Page-level text extractions
== Segment start ==

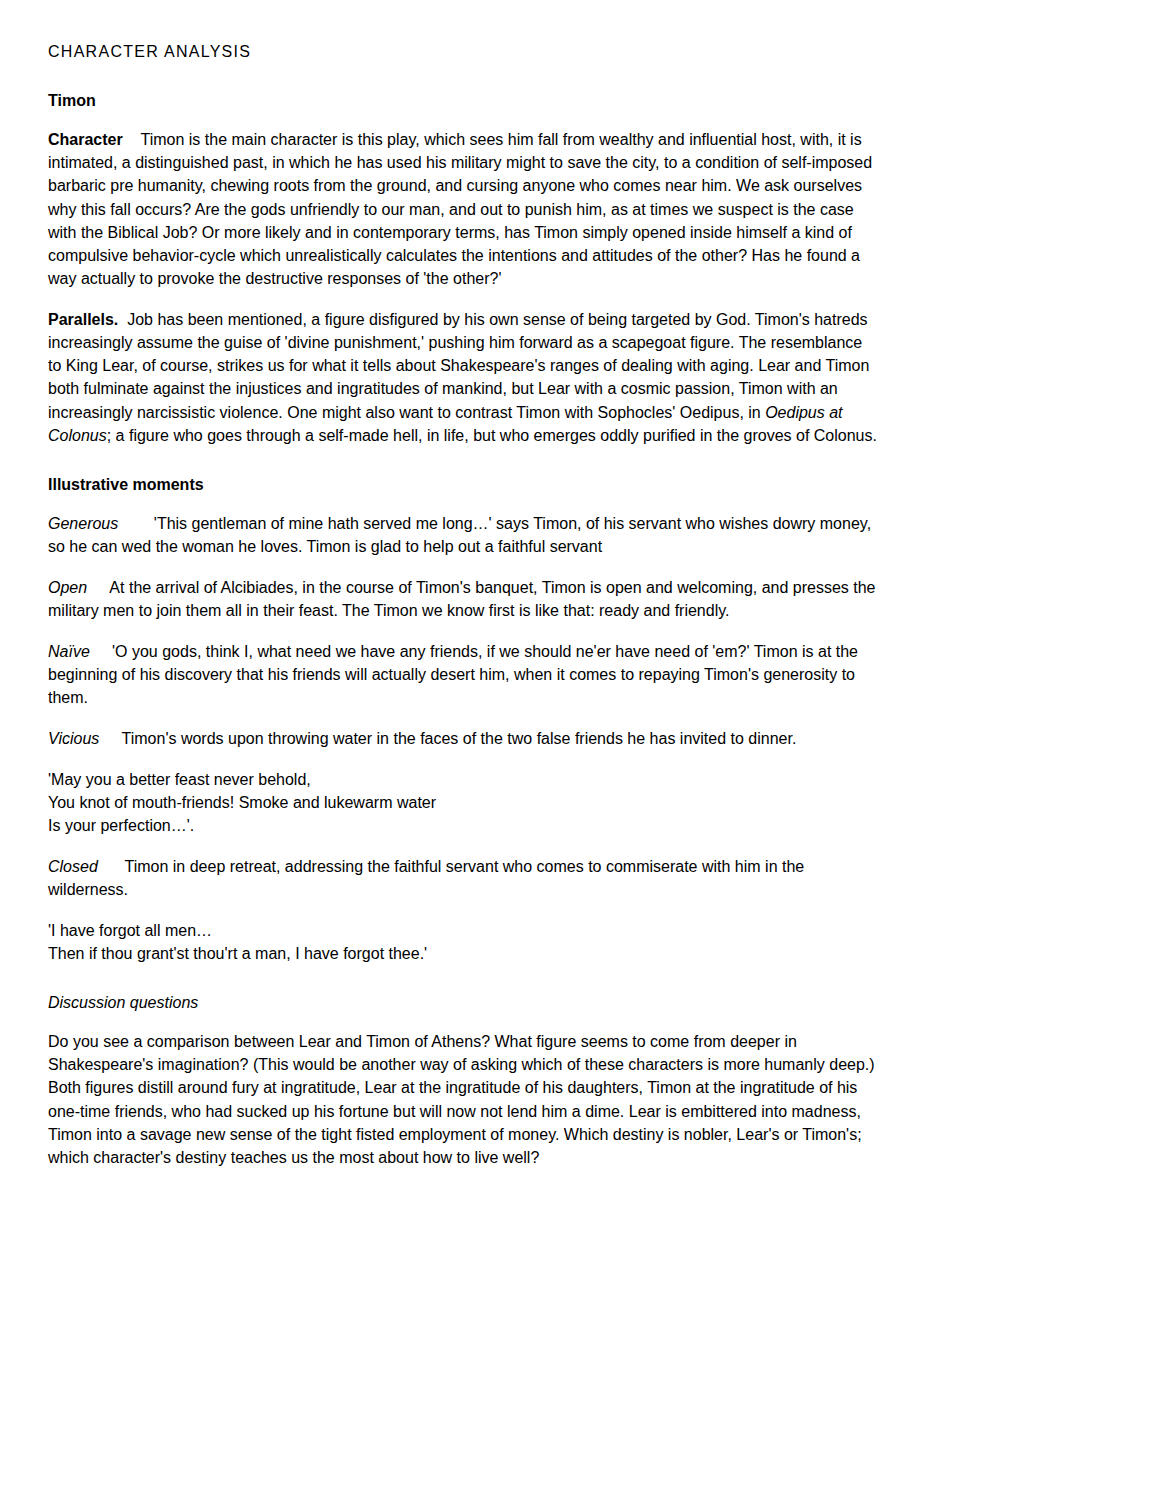CHARACTER ANALYSIS
Timon
Character Timon is the main character is this play, which sees him fall from wealthy and influential host, with, it is intimated, a distinguished past, in which he has used his military might to save the city, to a condition of self-imposed barbaric pre humanity, chewing roots from the ground, and cursing anyone who comes near him. We ask ourselves why this fall occurs? Are the gods unfriendly to our man, and out to punish him, as at times we suspect is the case with the Biblical Job? Or more likely and in contemporary terms, has Timon simply opened inside himself a kind of compulsive behavior-cycle which unrealistically calculates the intentions and attitudes of the other? Has he found a way actually to provoke the destructive responses of 'the other?'
Parallels. Job has been mentioned, a figure disfigured by his own sense of being targeted by God. Timon's hatreds increasingly assume the guise of 'divine punishment,' pushing him forward as a scapegoat figure. The resemblance to King Lear, of course, strikes us for what it tells about Shakespeare's ranges of dealing with aging. Lear and Timon both fulminate against the injustices and ingratitudes of mankind, but Lear with a cosmic passion, Timon with an increasingly narcissistic violence. One might also want to contrast Timon with Sophocles' Oedipus, in Oedipus at Colonus; a figure who goes through a self-made hell, in life, but who emerges oddly purified in the groves of Colonus.
Illustrative moments
Generous 'This gentleman of mine hath served me long…' says Timon, of his servant who wishes dowry money, so he can wed the woman he loves. Timon is glad to help out a faithful servant
Open At the arrival of Alcibiades, in the course of Timon's banquet, Timon is open and welcoming, and presses the military men to join them all in their feast. The Timon we know first is like that: ready and friendly.
Naïve 'O you gods, think I, what need we have any friends, if we should ne'er have need of 'em?' Timon is at the beginning of his discovery that his friends will actually desert him, when it comes to repaying Timon's generosity to them.
Vicious Timon's words upon throwing water in the faces of the two false friends he has invited to dinner.
'May you a better feast never behold,
You knot of mouth-friends! Smoke and lukewarm water
Is your perfection…'.
Closed Timon in deep retreat, addressing the faithful servant who comes to commiserate with him in the wilderness.
'I have forgot all men…
Then if thou grant'st thou'rt a man, I have forgot thee.'
Discussion questions
Do you see a comparison between Lear and Timon of Athens? What figure seems to come from deeper in Shakespeare's imagination? (This would be another way of asking which of these characters is more humanly deep.) Both figures distill around fury at ingratitude, Lear at the ingratitude of his daughters, Timon at the ingratitude of his one-time friends, who had sucked up his fortune but will now not lend him a dime. Lear is embittered into madness, Timon into a savage new sense of the tight fisted employment of money. Which destiny is nobler, Lear's or Timon's; which character's destiny teaches us the most about how to live well?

== Segment end ==

Check each line in the data for the word "faithful", then report only how many lines contain it.

2